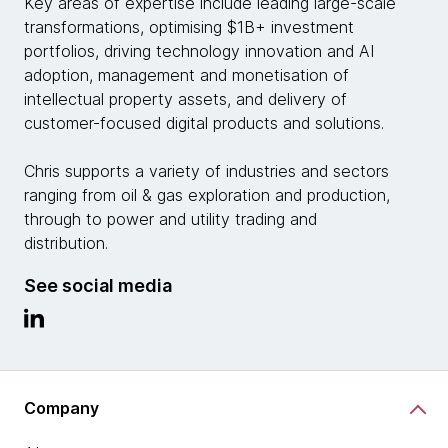
Key areas of expertise include leading large-scale
transformations, optimising $1B+ investment
portfolios, driving technology innovation and AI
adoption, management and monetisation of
intellectual property assets, and delivery of
customer-focused digital products and solutions.
Chris supports a variety of industries and sectors
ranging from oil & gas exploration and production,
through to power and utility trading and
distribution.
See social media
Company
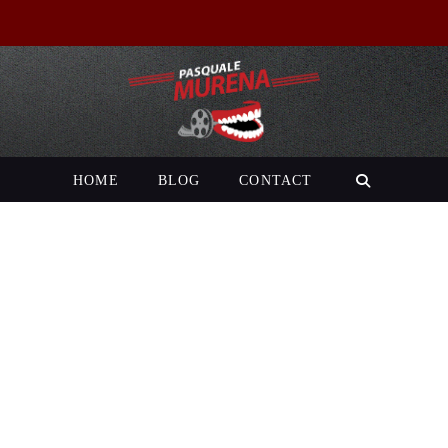
HOME
BLOG
CONTACT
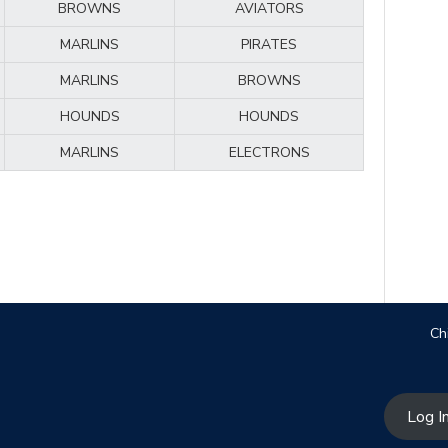
BROWNS
AVIATORS
MARLINS
PIRATES
MARLINS
BROWNS
HOUNDS
HOUNDS
MARLINS
ELECTRONS
Ch
Log I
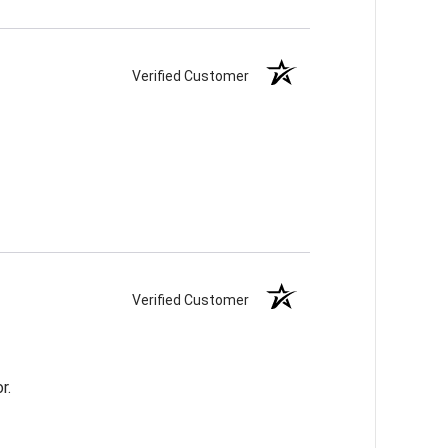
Verified Customer
Verified Customer
r.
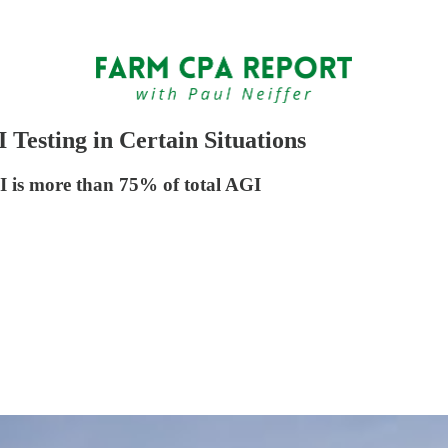
Testing in Certain Situations
I is more than 75% of total AGI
= = = =
Work instructions: Restate the material word for word from its first line through the line containing "Chris supports a", both included; the pictures do not belong in it.

Reply:
Key areas of expertise include leading large-scale
transformations, optimising $1B+ investment
portfolios, driving technology innovation and AI
adoption, management and monetisation of
intellectual property assets, and delivery of
customer-focused digital products and solutions.
Chris supports a variety of industries and sectors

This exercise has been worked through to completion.